Scan the listing below for the word "ACCTID" and copy every line where it occurs.

▶ **SUPPLIED DATA**:
--- --- ---

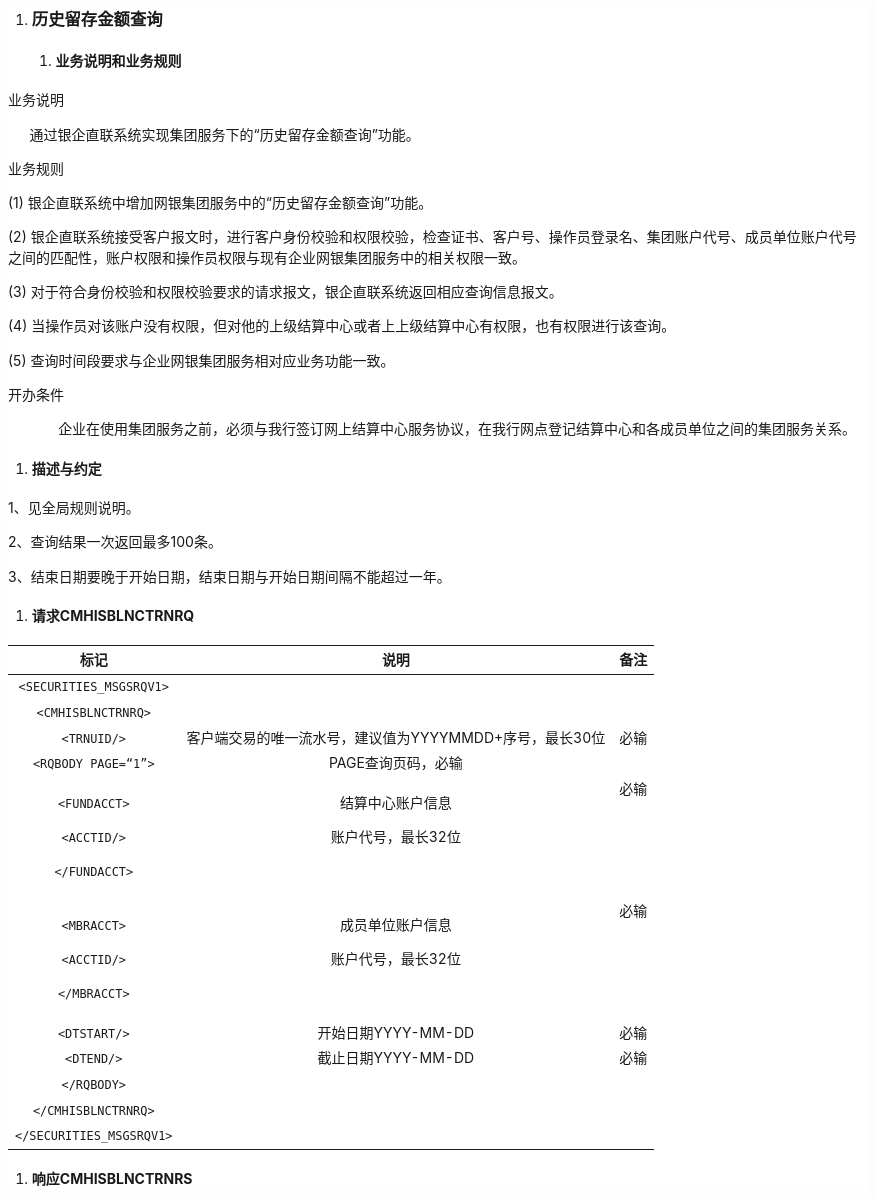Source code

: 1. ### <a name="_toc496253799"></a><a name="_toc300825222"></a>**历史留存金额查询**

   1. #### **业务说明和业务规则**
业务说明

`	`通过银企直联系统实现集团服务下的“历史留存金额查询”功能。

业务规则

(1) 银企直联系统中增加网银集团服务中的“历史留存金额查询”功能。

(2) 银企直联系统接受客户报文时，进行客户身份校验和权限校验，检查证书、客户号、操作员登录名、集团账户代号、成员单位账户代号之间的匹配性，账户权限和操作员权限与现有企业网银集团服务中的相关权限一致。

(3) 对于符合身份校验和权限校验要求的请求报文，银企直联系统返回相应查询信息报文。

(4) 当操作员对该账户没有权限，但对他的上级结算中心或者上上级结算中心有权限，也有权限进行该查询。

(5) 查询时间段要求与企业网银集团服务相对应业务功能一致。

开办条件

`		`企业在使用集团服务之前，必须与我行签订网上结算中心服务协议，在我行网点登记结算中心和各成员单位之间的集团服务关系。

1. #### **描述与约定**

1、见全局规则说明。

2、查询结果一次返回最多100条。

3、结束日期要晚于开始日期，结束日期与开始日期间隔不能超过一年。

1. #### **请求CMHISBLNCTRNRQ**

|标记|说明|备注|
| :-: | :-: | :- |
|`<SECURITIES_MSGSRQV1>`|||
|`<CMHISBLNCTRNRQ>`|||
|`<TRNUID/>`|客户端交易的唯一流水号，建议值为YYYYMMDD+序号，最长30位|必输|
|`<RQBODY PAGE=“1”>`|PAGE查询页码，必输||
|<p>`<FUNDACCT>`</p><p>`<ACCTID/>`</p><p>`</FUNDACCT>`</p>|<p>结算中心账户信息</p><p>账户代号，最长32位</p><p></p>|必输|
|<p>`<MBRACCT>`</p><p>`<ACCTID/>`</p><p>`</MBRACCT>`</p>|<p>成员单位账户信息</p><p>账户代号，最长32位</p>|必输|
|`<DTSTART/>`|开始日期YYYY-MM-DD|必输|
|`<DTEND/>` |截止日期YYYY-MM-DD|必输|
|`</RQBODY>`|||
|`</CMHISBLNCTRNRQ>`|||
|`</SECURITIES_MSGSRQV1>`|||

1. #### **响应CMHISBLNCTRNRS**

--- --- ---

▶ **THE COMPLETED TASK**:
|<p>`<FUNDACCT>`</p><p>`<ACCTID/>`</p><p>`</FUNDACCT>`</p>|<p>结算中心账户信息</p><p>账户代号，最长32位</p><p></p>|必输|
|<p>`<MBRACCT>`</p><p>`<ACCTID/>`</p><p>`</MBRACCT>`</p>|<p>成员单位账户信息</p><p>账户代号，最长32位</p>|必输|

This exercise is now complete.